In people who stop responding to bumetanide, I think KBr might be a good choice.  In responders to bumetanide, increasing inflammation due to an unrelated condition, may further reduce the expression of the KCC2 transporter that lets chloride exit neurons. So the inflammation increases the level of intracellular chloride and wipes out the benefit that was being produced by the bumetanide.  The effect of the KBr will be to reduce chloride again, this time by substitution with the relatively inert bromide.
It is also possible that some people with severe autism do not respond to bumetanide because their chloride level is so high that bumetanide is not sufficiently potent.  In those people the additive effect of KBr might just tip the balance.
In some countries bumetanide tablets include potassium chloride (KCl) to compensate for potassium lost in diuresis.  The cleverer thing in autism would be to add KBr, since you benefit from the K+ and the Br-.
Due to the very long half-life, you need to take a low dosage of KBr for 4 to 6 weeks until you reach the peak level of Br- in your body.  Only then can you judge whether you are a responder or not. 

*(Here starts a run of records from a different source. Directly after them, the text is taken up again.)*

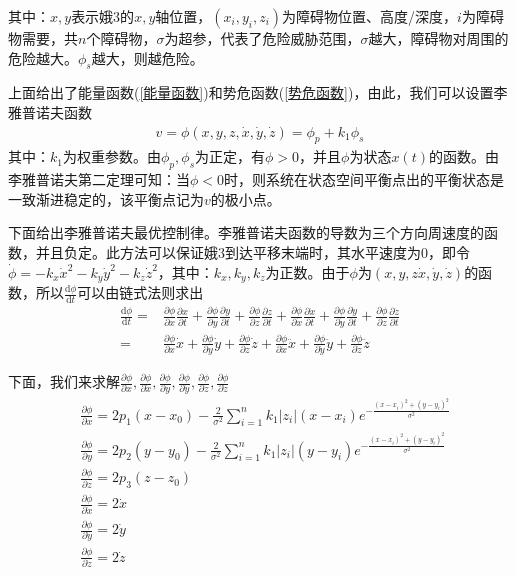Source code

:             其中：$x,y$表示娥3的$x,y$轴位置，$(x_i,y_i,z_i)$为障碍物位置、高度/深度，$i$为障碍物需要，共$n$个障碍物，$\sigma$为超参，代表了危险威胁范围，$\sigma$越大，障碍物对周围的危险越大。$\phi_s$越大，则越危险。
            \par
            上面给出了能量函数(\ref{能量函数})和势危函数(\ref{势危函数})，由此，我们可以设置李雅普诺夫函数
            \begin{align*}
            v = \phi(x,y,z,\dot{x},\dot{y},\dot{z}) = \phi_p+k_1\phi_s
            \end{align*}
            其中：$k_1$为权重参数。由$\phi_p,\phi_s$为正定，有$\phi>0$，并且$\phi$为状态$x(t)$的函数。由李雅普诺夫第二定理可知：当$\phi<0$时，则系统在状态空间平衡点出的平衡状态是一致渐进稳定的，该平衡点记为$v$的极小点。
            \par
            下面给出李雅普诺夫最优控制律。李雅普诺夫函数的导数为三个方向周速度的函数，并且负定。此方法可以保证娥3到达平移末端时，其水平速度为0，即令$\dot{\phi} = -k_x\dot{x}^2-k_y\dot{y}^2-k_z\dot{z}^2$，其中：$k_x,k_y,k_z$为正数。由于$\phi$为$(x,y,z\dot{x},\dot{y},\dot{z})$的函数，所以$\frac{\mathrm{d}\phi}{\mathrm{d}t}$可以由链式法则求出
            \begin{align*}
            \frac{\mathrm{d}\phi}{\mathrm{d}t} =&  \frac{\partial \phi}{\partial x}\frac{\partial x}{\partial t}+\frac{\partial \phi}{\partial y}\frac{\partial y}{\partial t}+\frac{\partial \phi}{\partial z}\frac{\partial z}{\partial t}+ \frac{\partial \phi}{\partial \dot{x}}\frac{\partial \dot{x}}{\partial t}+\frac{\partial \phi}{\partial\dot{y}}\frac{\partial \dot{y}}{\partial t}+\frac{\partial \phi}{\partial \dot{z}}\frac{\partial \dot{z}}{\partial t}\\
            =& \frac{\partial \phi}{\partial x}\dot{x}+\frac{\partial \phi}{\partial y}\dot{y}+\frac{\partial \phi}{\partial z}\dot{z}+\frac{\partial \phi}{\partial \dot{x}}\ddot{x}+\frac{\partial \phi}{\partial \dot{y}}\ddot{y}+\frac{\partial \phi}{\partial \dot{z}}\ddot{z}
            \end{align*}
            \par
            下面，我们来求解$\frac{\partial \phi}{\partial x},\frac{\partial \phi}{\partial \dot{x}},\frac{\partial \phi}{\partial y},\frac{\partial \phi}{\partial \dot{y}},\frac{\partial \phi}{\partial z},\frac{\partial \phi}{\partial \dot{z}}$
            \begin{align*}
            & \frac{\partial \phi}{\partial x}  = 2p_1(x-x_0) - \frac{2}{\sigma^2}\sum_{i=1}^n k_1|z_i|(x-x_i) e^{ -\frac{(x-x_i)^2+(y-y_i)^2}{\sigma^2}  }\\
            & \frac{\partial \phi}{\partial y}= 2p_2(y-y_0) - \frac{2}{\sigma^2}\sum_{i=1}^n k_1|z_i|(y-y_i) e^{ -\frac{(x-x_i)^2+(y-y_i)^2}{\sigma^2}  } \\
            & \frac{\partial \phi}{\partial z}= 2p_3(z-z_0) \\
            & \frac{\partial \phi}{\partial \dot{x}} =2\dot{x} \\
            & \frac{\partial \phi}{\partial \dot{y}}=2\dot{y} \\
            & \frac{\partial \phi}{\partial \dot{z}}=2\dot{z}
            \end{align*}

What I am considering the autism dose (8mg/Kg) is far lower than the dose used for intractable pediatric epilepsy (30-50mg/Kg), specifically to avoid the known side effects.  The main side effect at high doses is bromo-acne. Children with intractable epilepsy opt for some facial spots over seizures.
Quite possibly a higher KBr dosage would be even more effective in autism, but then you will for sure be dealing with bromo-acne.


Summertime Add-ons

One conclusion from the gene studies is that often in autism and schizophrenia there are variances in the genes linked to the immune system. So the immune–related therapies that help Monty a great deal during spring and summer may indeed be applicable to a substantial sub-group of autism. For others they are likely to be ineffective.
I am hopeful of yet another step forward this summer using the amino acid L-histidine.  Histidine is very closely related to histamine and you might think that would be the last thing that could help in those prone to allergy-driven autism flare-ups.  However in an earlier post we saw that there is a paradoxical effect when raising the level of histidine, inhibits the release of histamine from mast cells.  We also saw that histidine has an inhibitory effect on mTOR, one of the suggested common core autism pathways that was highlighted yet again in the gene studies.
L-histidine, is an essential amino acid that is not synthesized in humans.  You have to eat it.